Data for this task
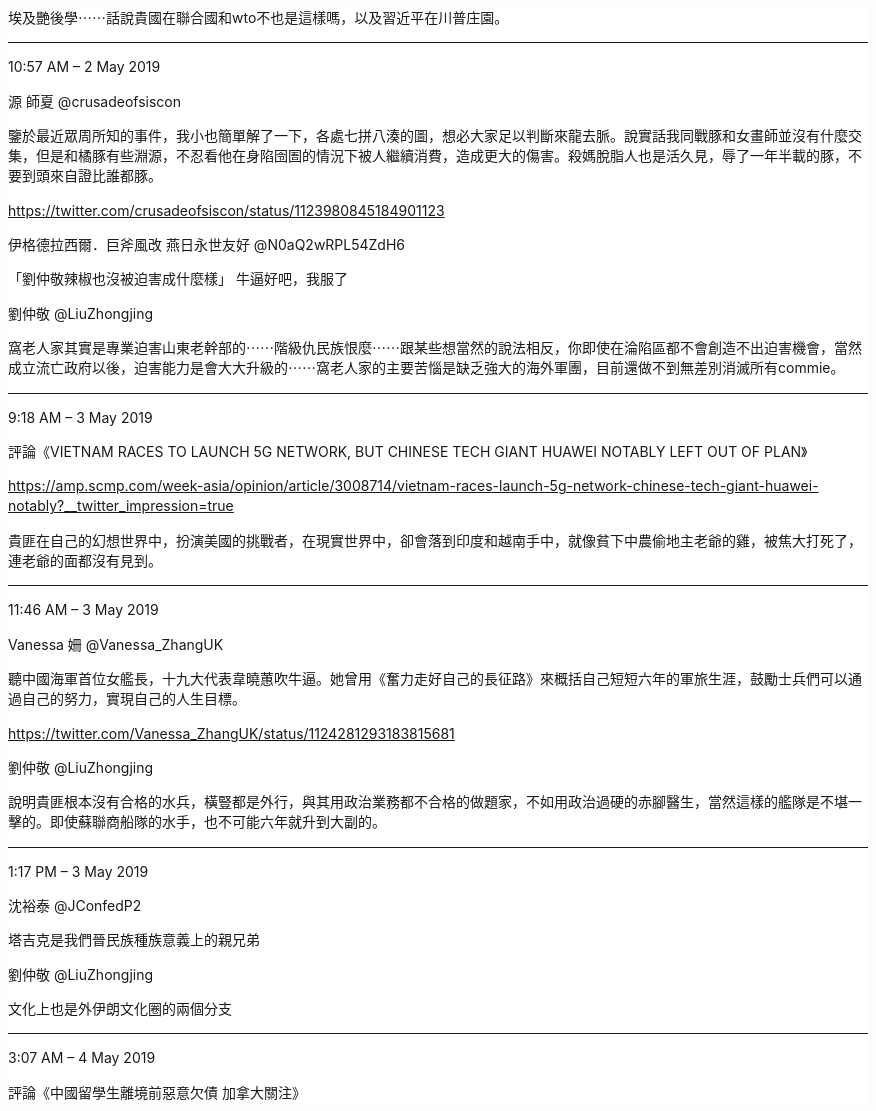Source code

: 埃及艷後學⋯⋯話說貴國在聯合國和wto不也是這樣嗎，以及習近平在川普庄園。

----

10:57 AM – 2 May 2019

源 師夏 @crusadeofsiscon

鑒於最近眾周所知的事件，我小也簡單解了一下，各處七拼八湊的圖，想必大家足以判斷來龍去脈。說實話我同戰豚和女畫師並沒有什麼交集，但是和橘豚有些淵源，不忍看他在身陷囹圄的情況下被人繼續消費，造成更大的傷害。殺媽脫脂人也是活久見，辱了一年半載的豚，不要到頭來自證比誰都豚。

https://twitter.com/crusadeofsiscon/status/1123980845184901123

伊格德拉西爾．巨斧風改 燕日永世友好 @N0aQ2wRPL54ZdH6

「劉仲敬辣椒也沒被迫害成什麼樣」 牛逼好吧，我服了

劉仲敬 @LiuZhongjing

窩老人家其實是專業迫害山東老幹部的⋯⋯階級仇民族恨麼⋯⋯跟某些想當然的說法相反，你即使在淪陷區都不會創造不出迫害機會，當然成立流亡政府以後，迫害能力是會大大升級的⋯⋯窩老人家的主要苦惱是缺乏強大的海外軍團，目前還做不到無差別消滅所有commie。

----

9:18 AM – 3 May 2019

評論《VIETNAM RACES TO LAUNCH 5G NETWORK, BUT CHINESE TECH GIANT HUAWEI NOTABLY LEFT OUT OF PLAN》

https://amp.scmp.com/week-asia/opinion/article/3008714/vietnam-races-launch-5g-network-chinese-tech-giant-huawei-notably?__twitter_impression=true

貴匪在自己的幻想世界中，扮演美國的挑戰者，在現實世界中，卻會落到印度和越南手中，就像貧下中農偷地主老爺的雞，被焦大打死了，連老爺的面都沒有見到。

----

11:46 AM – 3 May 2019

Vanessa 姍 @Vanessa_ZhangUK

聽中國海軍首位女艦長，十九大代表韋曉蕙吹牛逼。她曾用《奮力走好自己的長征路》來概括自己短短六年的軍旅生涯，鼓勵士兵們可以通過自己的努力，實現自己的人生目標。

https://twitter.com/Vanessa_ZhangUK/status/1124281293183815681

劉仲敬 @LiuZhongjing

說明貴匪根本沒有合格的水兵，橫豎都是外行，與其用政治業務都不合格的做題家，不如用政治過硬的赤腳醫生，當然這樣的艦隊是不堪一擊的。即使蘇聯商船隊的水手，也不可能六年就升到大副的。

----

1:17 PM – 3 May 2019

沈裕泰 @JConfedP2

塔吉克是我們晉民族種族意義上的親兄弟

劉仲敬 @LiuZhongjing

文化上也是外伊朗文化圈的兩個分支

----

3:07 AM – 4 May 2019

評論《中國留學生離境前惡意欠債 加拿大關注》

--

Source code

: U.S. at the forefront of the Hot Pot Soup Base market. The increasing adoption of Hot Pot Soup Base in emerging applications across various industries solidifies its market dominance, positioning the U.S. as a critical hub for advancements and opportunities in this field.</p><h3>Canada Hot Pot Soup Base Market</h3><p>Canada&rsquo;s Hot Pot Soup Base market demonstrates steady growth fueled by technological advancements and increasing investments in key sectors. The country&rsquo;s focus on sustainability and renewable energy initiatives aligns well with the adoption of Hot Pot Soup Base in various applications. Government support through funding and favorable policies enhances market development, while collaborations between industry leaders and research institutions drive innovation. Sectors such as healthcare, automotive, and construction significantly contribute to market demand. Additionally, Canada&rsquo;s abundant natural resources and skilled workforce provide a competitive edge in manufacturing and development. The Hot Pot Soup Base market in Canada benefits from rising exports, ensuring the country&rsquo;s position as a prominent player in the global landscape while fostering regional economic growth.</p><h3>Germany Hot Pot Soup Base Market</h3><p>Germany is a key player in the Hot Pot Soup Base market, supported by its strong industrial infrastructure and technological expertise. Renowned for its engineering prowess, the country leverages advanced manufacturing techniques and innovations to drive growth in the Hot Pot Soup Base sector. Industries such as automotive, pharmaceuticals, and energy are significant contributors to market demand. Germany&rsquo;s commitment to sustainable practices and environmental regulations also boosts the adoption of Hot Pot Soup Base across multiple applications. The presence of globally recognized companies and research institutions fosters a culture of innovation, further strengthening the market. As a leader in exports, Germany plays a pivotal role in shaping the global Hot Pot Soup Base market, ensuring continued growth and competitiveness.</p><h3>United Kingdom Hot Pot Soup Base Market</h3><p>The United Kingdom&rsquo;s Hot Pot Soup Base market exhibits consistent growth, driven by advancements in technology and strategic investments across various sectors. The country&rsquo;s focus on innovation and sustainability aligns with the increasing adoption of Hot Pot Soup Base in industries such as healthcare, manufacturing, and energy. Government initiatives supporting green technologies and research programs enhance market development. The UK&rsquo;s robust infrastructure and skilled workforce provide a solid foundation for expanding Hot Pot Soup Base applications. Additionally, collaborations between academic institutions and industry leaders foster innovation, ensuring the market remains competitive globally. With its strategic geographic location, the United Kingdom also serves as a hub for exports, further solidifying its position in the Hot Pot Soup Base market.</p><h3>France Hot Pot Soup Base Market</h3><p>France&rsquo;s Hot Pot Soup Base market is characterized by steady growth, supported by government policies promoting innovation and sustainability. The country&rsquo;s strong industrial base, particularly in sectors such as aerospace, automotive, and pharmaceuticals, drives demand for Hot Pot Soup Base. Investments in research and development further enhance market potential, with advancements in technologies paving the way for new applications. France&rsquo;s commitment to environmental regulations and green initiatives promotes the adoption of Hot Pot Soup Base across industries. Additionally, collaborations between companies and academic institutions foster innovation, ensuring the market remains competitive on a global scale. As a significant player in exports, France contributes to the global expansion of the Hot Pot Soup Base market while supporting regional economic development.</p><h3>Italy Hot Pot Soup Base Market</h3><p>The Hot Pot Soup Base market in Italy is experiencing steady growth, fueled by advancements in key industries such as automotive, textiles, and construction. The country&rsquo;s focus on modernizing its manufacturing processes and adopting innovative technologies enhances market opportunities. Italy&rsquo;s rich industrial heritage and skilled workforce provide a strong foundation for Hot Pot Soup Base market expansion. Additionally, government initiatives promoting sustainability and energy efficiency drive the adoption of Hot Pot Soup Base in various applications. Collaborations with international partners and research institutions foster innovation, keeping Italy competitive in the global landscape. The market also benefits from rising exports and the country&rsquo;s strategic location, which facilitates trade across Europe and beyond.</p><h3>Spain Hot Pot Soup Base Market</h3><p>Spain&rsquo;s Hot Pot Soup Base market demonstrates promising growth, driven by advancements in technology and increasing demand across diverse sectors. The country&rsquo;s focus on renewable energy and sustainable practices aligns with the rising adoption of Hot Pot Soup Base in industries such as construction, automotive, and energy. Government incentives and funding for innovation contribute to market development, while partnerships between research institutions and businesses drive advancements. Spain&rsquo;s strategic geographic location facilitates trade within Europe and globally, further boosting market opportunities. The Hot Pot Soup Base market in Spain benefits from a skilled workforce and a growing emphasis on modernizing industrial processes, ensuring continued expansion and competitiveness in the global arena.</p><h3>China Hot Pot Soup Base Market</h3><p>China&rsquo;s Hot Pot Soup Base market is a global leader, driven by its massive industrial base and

Task details
Every line above that includes the word "crusadeofsiscon" should be listed.

Problem solution
源 師夏 @crusadeofsiscon
https://twitter.com/crusadeofsiscon/status/1123980845184901123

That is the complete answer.